**** Extracted data

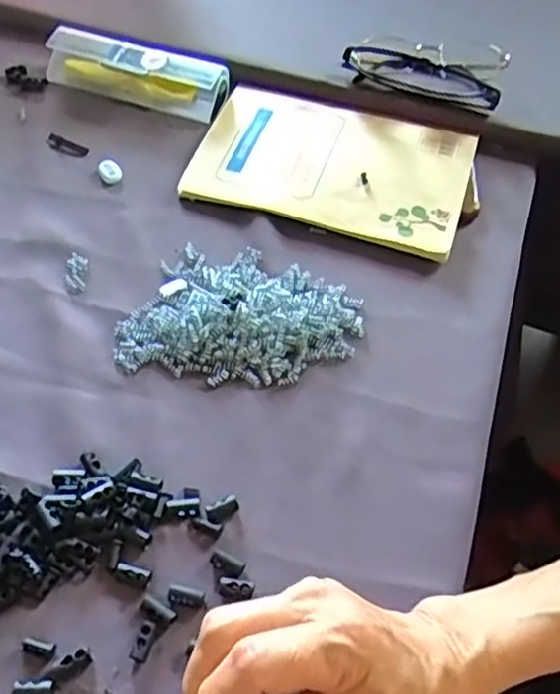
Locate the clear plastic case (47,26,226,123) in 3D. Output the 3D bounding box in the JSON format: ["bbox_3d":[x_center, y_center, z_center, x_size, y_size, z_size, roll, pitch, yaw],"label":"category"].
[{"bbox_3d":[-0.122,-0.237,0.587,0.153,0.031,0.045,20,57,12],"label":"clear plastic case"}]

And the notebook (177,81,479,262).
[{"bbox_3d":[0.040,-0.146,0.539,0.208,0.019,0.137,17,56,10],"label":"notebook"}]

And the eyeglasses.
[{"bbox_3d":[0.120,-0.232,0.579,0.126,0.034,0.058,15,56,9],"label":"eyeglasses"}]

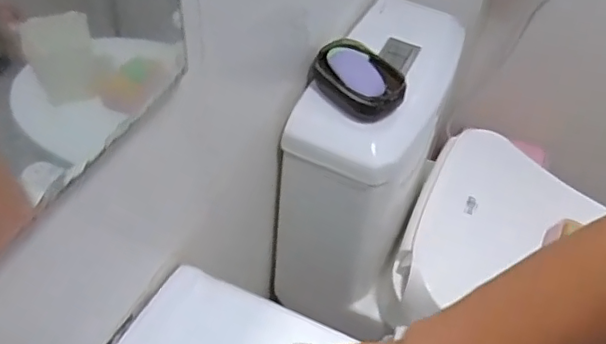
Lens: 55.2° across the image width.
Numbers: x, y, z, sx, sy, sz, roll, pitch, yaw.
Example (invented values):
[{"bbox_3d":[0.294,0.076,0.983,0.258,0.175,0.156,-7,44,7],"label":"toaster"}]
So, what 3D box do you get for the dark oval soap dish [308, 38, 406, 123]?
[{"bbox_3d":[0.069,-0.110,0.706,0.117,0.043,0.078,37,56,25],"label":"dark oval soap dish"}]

********
**** Extracted data

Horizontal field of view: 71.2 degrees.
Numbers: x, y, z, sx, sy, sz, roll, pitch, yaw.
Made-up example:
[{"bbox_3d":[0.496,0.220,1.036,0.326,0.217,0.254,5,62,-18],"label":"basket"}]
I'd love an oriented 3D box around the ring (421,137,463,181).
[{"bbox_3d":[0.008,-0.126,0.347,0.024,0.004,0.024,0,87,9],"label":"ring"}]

********

What to work on:
Look above for the line with "Locate the clear", then give again exactly every line from there through the line with "Lens: 55.2° across the image width.", skipping the pictures.

Exercise solution:
Locate the clear plastic case (47,26,226,123) in 3D. Output the 3D bounding box in the JSON format: ["bbox_3d":[x_center, y_center, z_center, x_size, y_size, z_size, roll, pitch, yaw],"label":"category"].
[{"bbox_3d":[-0.122,-0.237,0.587,0.153,0.031,0.045,20,57,12],"label":"clear plastic case"}]

And the notebook (177,81,479,262).
[{"bbox_3d":[0.040,-0.146,0.539,0.208,0.019,0.137,17,56,10],"label":"notebook"}]

And the eyeglasses.
[{"bbox_3d":[0.120,-0.232,0.579,0.126,0.034,0.058,15,56,9],"label":"eyeglasses"}]

Lens: 55.2° across the image width.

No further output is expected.